Wednesday, October 04, 2006

Alienating the base

In my last post, I wondered how much Foleygate was going to chip away at the Republican base. It now seems that the chipping may become a true chopping. Foley himself may be enough to make the religious base people sit on their hands on election day. But it is looking more and more like he is not wreaking all the havoc on his own. If it is proven that Dennis Hastert et al. are guilty of a Foley coverup, we can expect to hear a very loud crash. Already Richard Viguerie, the grandfather (since 1965) of that conservative superweapon known as Direct Mail, has pronounced his anathema. Listen for the crash, folks.
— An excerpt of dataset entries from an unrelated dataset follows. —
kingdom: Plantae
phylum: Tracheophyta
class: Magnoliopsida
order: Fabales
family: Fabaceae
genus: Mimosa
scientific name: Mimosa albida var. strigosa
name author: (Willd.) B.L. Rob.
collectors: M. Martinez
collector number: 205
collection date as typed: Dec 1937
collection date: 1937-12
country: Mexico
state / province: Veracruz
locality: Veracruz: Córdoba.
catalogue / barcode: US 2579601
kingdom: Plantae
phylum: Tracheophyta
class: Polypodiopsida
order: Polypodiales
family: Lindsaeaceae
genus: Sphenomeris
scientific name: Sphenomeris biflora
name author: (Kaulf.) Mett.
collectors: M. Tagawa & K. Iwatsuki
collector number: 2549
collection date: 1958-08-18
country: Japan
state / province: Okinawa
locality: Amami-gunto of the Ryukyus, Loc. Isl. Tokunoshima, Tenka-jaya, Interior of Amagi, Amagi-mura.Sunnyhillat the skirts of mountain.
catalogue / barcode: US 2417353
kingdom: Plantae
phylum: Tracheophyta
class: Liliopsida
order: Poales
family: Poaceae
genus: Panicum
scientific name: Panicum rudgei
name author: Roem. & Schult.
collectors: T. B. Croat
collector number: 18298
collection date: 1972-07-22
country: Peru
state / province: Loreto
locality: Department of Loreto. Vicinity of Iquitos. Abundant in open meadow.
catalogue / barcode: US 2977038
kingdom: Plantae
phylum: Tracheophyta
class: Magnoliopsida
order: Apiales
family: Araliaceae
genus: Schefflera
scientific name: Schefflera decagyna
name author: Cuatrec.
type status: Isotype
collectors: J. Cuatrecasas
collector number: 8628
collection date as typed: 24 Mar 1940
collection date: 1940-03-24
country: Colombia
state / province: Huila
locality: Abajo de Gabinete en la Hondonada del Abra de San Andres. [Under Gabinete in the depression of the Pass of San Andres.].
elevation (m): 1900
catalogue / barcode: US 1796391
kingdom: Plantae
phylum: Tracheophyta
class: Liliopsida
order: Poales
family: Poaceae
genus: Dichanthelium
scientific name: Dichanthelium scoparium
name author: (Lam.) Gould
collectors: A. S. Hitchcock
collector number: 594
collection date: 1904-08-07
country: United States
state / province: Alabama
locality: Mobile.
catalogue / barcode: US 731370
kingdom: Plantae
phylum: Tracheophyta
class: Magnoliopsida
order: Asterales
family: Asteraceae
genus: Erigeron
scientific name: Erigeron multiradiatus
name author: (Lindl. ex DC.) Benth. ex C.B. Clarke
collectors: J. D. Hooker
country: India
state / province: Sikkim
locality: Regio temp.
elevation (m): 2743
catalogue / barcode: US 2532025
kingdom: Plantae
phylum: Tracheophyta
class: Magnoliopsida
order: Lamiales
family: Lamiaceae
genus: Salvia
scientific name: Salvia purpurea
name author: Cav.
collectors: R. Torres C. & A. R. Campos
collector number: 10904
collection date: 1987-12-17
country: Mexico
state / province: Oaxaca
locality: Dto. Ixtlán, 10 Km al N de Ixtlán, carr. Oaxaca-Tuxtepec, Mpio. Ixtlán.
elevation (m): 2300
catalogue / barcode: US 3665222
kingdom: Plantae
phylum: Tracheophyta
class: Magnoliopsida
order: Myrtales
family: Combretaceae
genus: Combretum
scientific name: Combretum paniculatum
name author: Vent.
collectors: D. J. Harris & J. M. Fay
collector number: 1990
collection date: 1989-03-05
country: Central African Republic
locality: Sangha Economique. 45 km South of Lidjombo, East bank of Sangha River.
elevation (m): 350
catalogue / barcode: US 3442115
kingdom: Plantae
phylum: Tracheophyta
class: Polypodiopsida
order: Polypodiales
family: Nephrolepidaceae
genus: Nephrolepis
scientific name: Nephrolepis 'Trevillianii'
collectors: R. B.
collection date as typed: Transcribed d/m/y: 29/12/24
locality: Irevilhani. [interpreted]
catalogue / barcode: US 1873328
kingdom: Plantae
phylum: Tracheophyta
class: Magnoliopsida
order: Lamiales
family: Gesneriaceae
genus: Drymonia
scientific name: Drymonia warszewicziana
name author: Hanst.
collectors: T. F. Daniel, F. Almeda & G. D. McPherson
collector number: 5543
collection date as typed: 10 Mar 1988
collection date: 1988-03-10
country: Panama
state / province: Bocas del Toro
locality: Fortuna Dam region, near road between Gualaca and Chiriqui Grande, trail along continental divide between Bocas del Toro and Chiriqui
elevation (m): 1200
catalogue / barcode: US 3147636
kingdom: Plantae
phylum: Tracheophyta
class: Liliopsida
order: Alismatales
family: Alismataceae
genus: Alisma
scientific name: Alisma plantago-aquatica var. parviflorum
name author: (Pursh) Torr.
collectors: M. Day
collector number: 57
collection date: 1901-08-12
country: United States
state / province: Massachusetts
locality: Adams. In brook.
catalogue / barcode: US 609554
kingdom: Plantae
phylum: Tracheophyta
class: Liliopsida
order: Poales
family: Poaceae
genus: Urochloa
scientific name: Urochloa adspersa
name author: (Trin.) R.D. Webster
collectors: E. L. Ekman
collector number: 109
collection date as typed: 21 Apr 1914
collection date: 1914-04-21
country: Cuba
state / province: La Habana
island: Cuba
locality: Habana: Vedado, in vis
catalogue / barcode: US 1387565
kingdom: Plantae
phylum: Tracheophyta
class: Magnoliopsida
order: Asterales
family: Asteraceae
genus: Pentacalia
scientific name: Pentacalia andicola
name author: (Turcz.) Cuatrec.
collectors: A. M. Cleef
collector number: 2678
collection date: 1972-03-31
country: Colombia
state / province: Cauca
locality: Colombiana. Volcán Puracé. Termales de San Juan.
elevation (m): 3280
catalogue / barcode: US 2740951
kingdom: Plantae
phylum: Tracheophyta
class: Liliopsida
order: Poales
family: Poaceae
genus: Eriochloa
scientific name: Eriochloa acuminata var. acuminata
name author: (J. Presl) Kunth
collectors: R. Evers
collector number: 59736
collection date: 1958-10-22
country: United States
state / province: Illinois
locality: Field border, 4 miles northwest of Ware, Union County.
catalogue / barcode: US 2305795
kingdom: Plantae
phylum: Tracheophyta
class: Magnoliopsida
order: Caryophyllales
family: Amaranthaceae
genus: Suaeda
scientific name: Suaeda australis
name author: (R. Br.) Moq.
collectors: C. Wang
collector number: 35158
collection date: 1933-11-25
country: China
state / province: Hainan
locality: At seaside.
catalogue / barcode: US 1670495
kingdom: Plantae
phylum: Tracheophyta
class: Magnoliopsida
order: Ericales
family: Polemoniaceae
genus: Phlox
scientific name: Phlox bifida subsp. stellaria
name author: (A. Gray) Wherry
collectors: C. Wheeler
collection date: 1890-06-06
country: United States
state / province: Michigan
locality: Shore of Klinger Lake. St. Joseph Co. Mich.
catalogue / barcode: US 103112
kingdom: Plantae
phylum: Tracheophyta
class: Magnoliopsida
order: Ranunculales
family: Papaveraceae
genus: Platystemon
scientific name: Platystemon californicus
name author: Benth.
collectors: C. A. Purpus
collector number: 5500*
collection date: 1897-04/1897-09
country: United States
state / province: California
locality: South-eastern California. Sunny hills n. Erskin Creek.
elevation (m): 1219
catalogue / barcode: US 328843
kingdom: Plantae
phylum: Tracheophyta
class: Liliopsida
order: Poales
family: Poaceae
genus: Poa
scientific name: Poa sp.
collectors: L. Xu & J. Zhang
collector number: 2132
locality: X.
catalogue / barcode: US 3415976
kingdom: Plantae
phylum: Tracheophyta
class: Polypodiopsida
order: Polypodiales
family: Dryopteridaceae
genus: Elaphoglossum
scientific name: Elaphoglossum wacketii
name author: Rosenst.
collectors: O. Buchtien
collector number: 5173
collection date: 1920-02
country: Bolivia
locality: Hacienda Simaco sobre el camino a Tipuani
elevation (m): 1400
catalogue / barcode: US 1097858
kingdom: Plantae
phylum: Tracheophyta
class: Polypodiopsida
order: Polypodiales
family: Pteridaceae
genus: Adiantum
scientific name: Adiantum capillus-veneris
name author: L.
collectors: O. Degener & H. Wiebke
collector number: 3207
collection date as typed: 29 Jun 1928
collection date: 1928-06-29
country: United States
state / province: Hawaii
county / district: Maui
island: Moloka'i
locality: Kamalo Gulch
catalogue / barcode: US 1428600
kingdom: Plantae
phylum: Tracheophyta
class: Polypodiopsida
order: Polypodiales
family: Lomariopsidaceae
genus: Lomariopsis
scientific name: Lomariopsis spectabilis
In the meantime however, we have got a communication problem on our hands. The huge around-the-clock coverage of Foleygate is taking a lot of media space away from Darfur (where genocide is accelerating in the wake of 450,000 killed and 2.5 million driven from their homes), from Iraq (where the insurgents are now attacking US troops four times every hour of every day), from Afghanistan (which is now the biggest illegal drug source in the world) -- and on goes the list.

Sunday, October 01, 2006

Is Bush's ship finally sinking?

King George must want to strangle Bob Woodward. Even though attentive millions around the world have long known the White House was a lie machine on everything Iraq, we've had that U.S. "base" that continued to believe the constant outpouring of Rovian garbage. Woodward's just-published "State of Denial" might cut those base numbers way down, at least among people who know how to read and don't just feed at the Fox trough. There is no denying it any more: Plan Bush has been going downhill for a very long time (now with four attacks by the insurgents every hour), and it is going to be worse next year if we don't get out of there. But Bush knows no turning back; he's said he won't change his mind even if it turns out that his only supporters are Laura and Barney The Dog.

In the meantime, the latest polls are most interesting. They tell us that 61% of Iraqis back the insurgents. The latest State Department poll (yes, the STATE Department!) tells us that a majority in all areas but that of the Kurds -- we might as well say Kurdistan, because those folks already consider themselves a separate country -- want the U.S. to leave immediately.

Head for the lifeboat, George. Your ship is Swiss cheese. Probably even Barney understands that now.